Section 24 of income tax act allows two deduction i.e. i) standard deduction & ii) deduction against interest on home loan.
Content
1.What is section 24 of income tax act?
2.What is standard deduction u/s 24 of income tax act?
3. Deduction of interest on home loan
1.What is section 24 of income tax act?
Section 24 of income tax act allows deduction from house property income. This section deals with interest that an individual pays on home loans.
Income tax act allows many exemption on specific investment or expenditures. Therefore , the income tax department recognizes housing is one of the most important need as well as asset. And hence many investment towards the first home is exempted from tax.
Section 24 of income tax act is named as “Deduction from income from house property”. Income from house property is applicable in following cases:
- Renting out houses then rent income will be treated as income from house property head.
- If you have more than one house, then the net annual value of the houses other than the one you are living in will be treated as your income.
If you have only one house and you are living in it then income from house property will be Nil. And income from rent of additional house will be subject to tax after deduction made u/s 24.
2.What is standard deduction u/s 24(a) of income tax act?
This deduction is available to every taxpayer. 30% of net annual value(NAV) is deductible irrespective of any expenditure incurred by the tax payer. This is not applicable if you have only one house property.
3. Deduction of interest on home loan u/s 24(b)

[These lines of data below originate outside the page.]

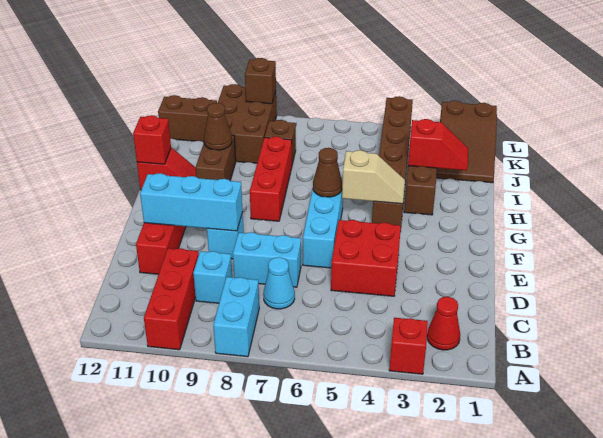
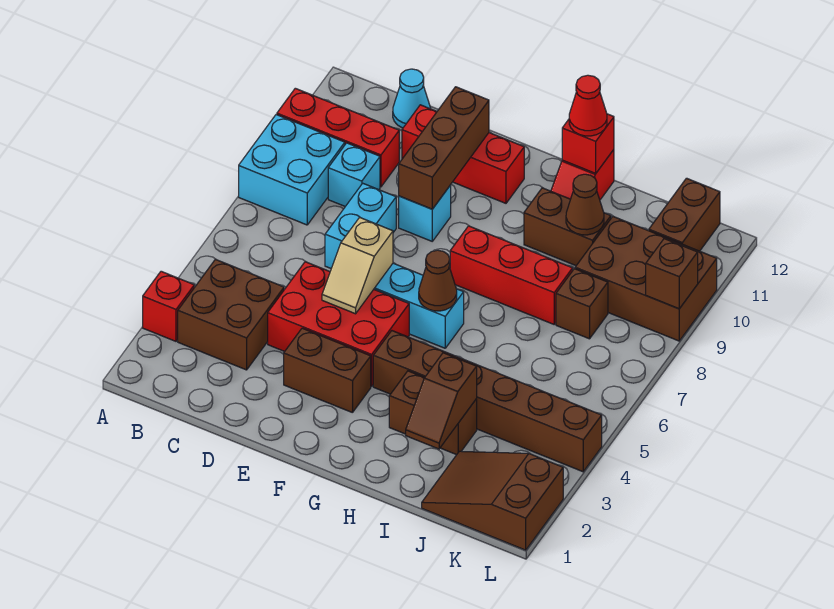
cyan 1x2 brick [213,277,259,357] -> cyan 2x2 brick [239,115,345,225]
red 1x1 cone [427,297,460,350] -> red 1x1 cone moved to [569,75,607,136]
none -> brown 2x2 brick [178,259,284,370]
cyan 1x1 cone [263,257,295,309] -> cyan 1x1 cone moved to [393,69,431,128]
red 2x2 brick [331,220,401,296] -> red 2x3 brick [268,262,409,386]
none -> brown 1x2 brick [284,328,371,413]
cyan 1x3 brick [140,173,243,231] -> brown 1x3 brick [399,87,489,209]
tan 1x2 slope [342,150,405,204] -> tan 1x2 slope moved to [322,217,393,314]
red 1x2 slope [408,119,468,171] -> brown 1x2 slope [406,353,477,449]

Interest on borrowed capital is allowable as deduction on accrual basis (even if books of account are kept on cash basis), If capital is borrowed for the purpose of purchase, construction, repair, renewal or reconstruction of the house property.
If loan taken for self occupied property , then you can claim exemption of upto Rs. 2,00,000.
And if loan is taken for renovation or reconstruction of a house, you cannot claim tax exemption until renovation is completed.
You can claim interest even if you have taken a loan for purchase or construction (not renovation) of a property before actually buying or completing its construction. From the year in which the house is purchased or construction is completed, you can claim deduction in 5 equal installments on the interest paid before the completion of construction or purchase.
Following points should be noted:
a) As the deduction is available on “accrual” basis. It should be claimed as deduction on yearly basis , even if the interest is not actually paid during the year.
b) Deduction is available even if neither the principal nor the interest is a charge on property.
c) Interest on unpaid interest is not deductible.
d) No deduction is allowed for any brokerage or commission for arranging the loan.
e) Interest on fresh loan taken to repay the original loan raised for the aforesaid purposes, is allowable as deduction.